The 490mm f/6.2 OR-451M (spelled OP-451M in Cyrillic) lens comes from an obsolete copy machine that was in use back in the USSR. Now these lenses find no use anywhere and are dirt cheap. They go for no more then $100 on e-bay and can be got as cheap as $20 locally, in the ex-USSR countries.

The OR-451M has 6 separate elements. It's perfectly symmetrical and is optimized for 1:1 reproduction work. At 2.2 kg (~4.84 lbs) it's not too heavy for its focal length and speed but rather bulky, 5" in diameter (just fine on a 6x6" lens board but hardly mountable on anything smaller). The barrel has no aperture scale as the aperture was originally operated through the copy machine itself, from outside of the lens. So LF users have to calibrate their aperture scales themselves.

http://lens-club.ru/public/files/opt...0e9765def8.gif
http://www.photohistory.ru/Pictures-1/Lens-OR-451-f.jpg
http://lens-club.ru/public/files/img...a5c2e0fe16.jpg

I bought the OR-451M out of pure curiosity and tested it and was really surprised by the out of focus background rendition of this purely technical copy lens.... In the center it was no worse than the background blur of my 480mm Dagor, with beautiful OOF at all apertures including wide open (while Dagors make great defocused backgrounds only at f/10 and smaller f-stops). And that's at no more than a 1/10 of the Dagor's price.

Well, no it is not equal to a Dagor in any other respects. It's a narrow angle lens covering just about 42° at small f-stops (15"/38cm field diagonal at infinity), and illuminates about 50° (18"/45cm at infinity) with the unsharp edges included.
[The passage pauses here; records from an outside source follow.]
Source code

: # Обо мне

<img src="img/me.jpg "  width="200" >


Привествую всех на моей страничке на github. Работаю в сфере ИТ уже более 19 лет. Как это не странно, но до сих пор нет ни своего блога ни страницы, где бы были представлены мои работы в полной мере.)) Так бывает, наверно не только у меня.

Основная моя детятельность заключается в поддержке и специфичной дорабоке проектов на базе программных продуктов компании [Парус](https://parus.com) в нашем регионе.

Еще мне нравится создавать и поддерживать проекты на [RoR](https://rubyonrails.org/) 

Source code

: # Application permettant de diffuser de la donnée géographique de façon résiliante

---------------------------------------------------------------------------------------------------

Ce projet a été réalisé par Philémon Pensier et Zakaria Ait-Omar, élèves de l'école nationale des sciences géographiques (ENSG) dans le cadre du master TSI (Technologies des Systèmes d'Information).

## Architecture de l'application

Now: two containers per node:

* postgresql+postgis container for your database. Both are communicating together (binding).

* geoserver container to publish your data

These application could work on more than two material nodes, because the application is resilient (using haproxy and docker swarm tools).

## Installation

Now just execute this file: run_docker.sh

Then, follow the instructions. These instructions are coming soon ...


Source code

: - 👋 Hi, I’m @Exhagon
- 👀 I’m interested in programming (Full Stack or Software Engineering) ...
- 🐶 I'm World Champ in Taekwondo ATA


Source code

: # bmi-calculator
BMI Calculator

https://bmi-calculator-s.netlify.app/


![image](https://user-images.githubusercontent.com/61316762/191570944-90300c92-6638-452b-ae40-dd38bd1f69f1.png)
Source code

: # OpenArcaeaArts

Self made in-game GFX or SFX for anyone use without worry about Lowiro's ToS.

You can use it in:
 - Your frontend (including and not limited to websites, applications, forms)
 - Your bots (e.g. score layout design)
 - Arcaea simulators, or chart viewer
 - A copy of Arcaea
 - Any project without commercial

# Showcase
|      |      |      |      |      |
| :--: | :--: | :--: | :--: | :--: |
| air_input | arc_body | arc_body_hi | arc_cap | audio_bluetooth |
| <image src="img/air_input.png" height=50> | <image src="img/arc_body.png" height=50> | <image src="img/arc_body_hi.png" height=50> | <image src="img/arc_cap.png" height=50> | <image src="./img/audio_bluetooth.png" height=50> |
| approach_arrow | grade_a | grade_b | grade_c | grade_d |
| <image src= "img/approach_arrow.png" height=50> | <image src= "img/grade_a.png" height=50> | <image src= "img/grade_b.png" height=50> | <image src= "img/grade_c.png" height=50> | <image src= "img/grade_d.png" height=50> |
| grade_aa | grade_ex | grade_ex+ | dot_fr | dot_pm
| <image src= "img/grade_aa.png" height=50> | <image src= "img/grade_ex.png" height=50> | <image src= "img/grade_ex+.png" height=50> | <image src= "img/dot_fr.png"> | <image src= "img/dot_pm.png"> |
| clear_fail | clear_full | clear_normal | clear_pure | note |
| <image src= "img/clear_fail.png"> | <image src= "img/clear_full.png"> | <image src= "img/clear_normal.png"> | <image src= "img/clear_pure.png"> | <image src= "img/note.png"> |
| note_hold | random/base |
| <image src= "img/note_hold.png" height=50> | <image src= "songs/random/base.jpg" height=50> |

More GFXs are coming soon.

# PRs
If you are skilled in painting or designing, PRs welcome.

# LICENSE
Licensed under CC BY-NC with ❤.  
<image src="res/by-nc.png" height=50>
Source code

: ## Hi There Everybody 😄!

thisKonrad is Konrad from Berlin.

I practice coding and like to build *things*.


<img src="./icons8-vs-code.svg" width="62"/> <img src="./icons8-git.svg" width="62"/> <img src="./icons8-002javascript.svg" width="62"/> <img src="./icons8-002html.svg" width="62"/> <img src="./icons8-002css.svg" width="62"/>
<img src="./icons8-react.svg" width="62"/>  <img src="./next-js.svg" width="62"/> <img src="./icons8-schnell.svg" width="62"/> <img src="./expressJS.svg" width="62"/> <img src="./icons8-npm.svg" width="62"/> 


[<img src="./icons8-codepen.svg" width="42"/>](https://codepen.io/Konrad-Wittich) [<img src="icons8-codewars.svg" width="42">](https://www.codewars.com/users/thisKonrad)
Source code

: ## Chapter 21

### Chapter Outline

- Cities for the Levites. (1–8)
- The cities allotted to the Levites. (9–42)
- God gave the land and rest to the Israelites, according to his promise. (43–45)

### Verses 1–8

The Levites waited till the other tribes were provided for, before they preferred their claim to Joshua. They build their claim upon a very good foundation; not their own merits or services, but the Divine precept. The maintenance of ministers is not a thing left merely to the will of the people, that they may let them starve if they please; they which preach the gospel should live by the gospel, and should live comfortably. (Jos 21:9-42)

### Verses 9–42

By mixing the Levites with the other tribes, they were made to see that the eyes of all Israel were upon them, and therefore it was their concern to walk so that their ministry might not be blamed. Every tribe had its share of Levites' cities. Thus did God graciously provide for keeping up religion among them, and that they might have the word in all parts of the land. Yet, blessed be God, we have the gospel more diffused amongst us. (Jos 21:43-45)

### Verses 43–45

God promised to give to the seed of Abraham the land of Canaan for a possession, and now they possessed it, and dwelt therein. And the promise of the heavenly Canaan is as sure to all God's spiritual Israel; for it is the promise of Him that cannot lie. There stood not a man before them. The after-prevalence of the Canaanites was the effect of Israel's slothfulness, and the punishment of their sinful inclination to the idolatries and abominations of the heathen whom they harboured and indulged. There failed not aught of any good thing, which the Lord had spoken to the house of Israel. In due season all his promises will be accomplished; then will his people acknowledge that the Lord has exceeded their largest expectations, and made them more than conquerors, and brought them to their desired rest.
It also shows a lot of coma that spoils both sharpness and out of focus rendition off center so I'd better stop it down well when using the OR-451M on 8x10". (At 1:1 coma is absent in any symmetrical lens so no special correction means are needed. But the closer to infinity the subject is, the more prominent coma becomes in a lens like this.) But on 4x5" the glass is fine at all apertures. It's somewhat on the soft side from wide open to f/10; the softness is gone at f/11. No I don't mean it's really soft focus; I compared the OR-451M to my 300mm f/4.5 Ross Express at wide apertures on 4x5" and found their pictures to look very similar. Though I actually liked the OR-451M more.

For a 490mm f/6.2, it's CHEAP. And at least it's quite a lot of fun. So I'd like to welcome everybody to buy and try the beasts - before they are all gone to the trash.... as nowadays nobody is interested in them.

P.S.: There also were the OR-451 (without the "M" in the name) that most probably was exactly the same glass in a somewhat different barrel and the OR-452 of the same type but of a different focal length that should probably also be a similar performer. But sorry I have no personal experience with those.